17 ans après, la dissidence à Ouyahia
Pour bourrer les urnes, les «militants» du RND avaient éteint les lumières dans les bureaux de vote, insulter les candidats des autres partis, malmenés leurs responsables, tabassé les récalcitrants, tout a été permis pour permettre au RND de trôner sur toutes les assemblées nationales et locales. Le rapport de l'enquête faisant foi. Le clan Betchine accaparera des pouvoirs considérables. Mokdad Sifi est démis de ses fonctions et remplacé par Ahmed Ouyahia. Ce dernier, sur ordre de la présidence de la République procédera au changement des P-DG des banques publiques nationales, écartera des cadres compétents, pourchassera des responsables d'institutions grâce à un appareil judiciaire complaisant et opportuniste. A l'époque, les banques publiques accordaient de lourds crédits aux responsables civils et militaires sans aucune garantie possible. C'était la loi du plus fort.
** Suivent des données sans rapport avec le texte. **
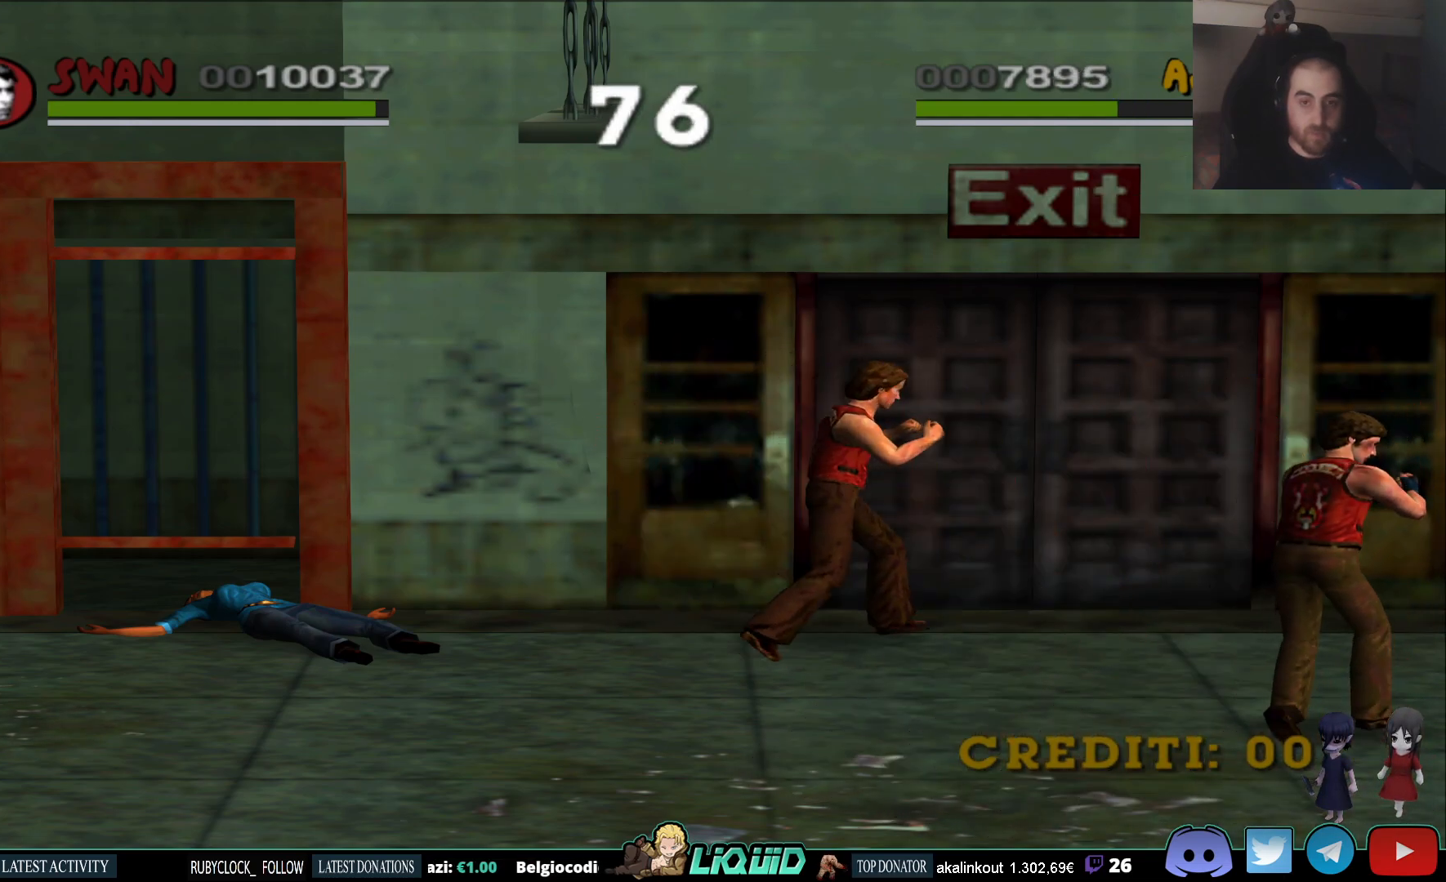
{"buttons": [], "left_stick": "left", "right_stick": "center", "events": [[183, "left_stick", "up"], [367, "left_stick", "left"]]}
Des crédits que les banques n'ont jamais réussi à faire rembourser.
A l'époque, Ouyahia est lui aussi passé à la télévision publique pour annoncer aux Algériens qu'il avait décidé de faire ouvrir des procès à des cadres « pour raison de détournement de deniers publics, marchés douteux et autres malversations.» Il l'avait aussi fait, quelque temps plus tard, pour faire savoir aux travailleurs algériens qu'il devait ponctionner leurs salaires pour combler des trous financiers de l'Etat. Là aussi, c'était Betchine et Benhamouda qui en avaient pris la décision et ont voulu rassurer les «ponctionnés» par la mise à leur disposition de bons de trésor.
Ouyahia se retrouvera à la tête du RND, quelque temps plus tard. Ses premiers dissidents, entre autres des membres fondateurs, se sont montrés au grand jour, en 2002, lorsqu'il les avait exclus du Conseil national. Dix-sept ans après, ils continuent leur combat contre cet enfant terrible du système qui va et qui (re)vient au gré des humeurs et des besoins des pontes du régime. Il est toujours secrétaire général du RND.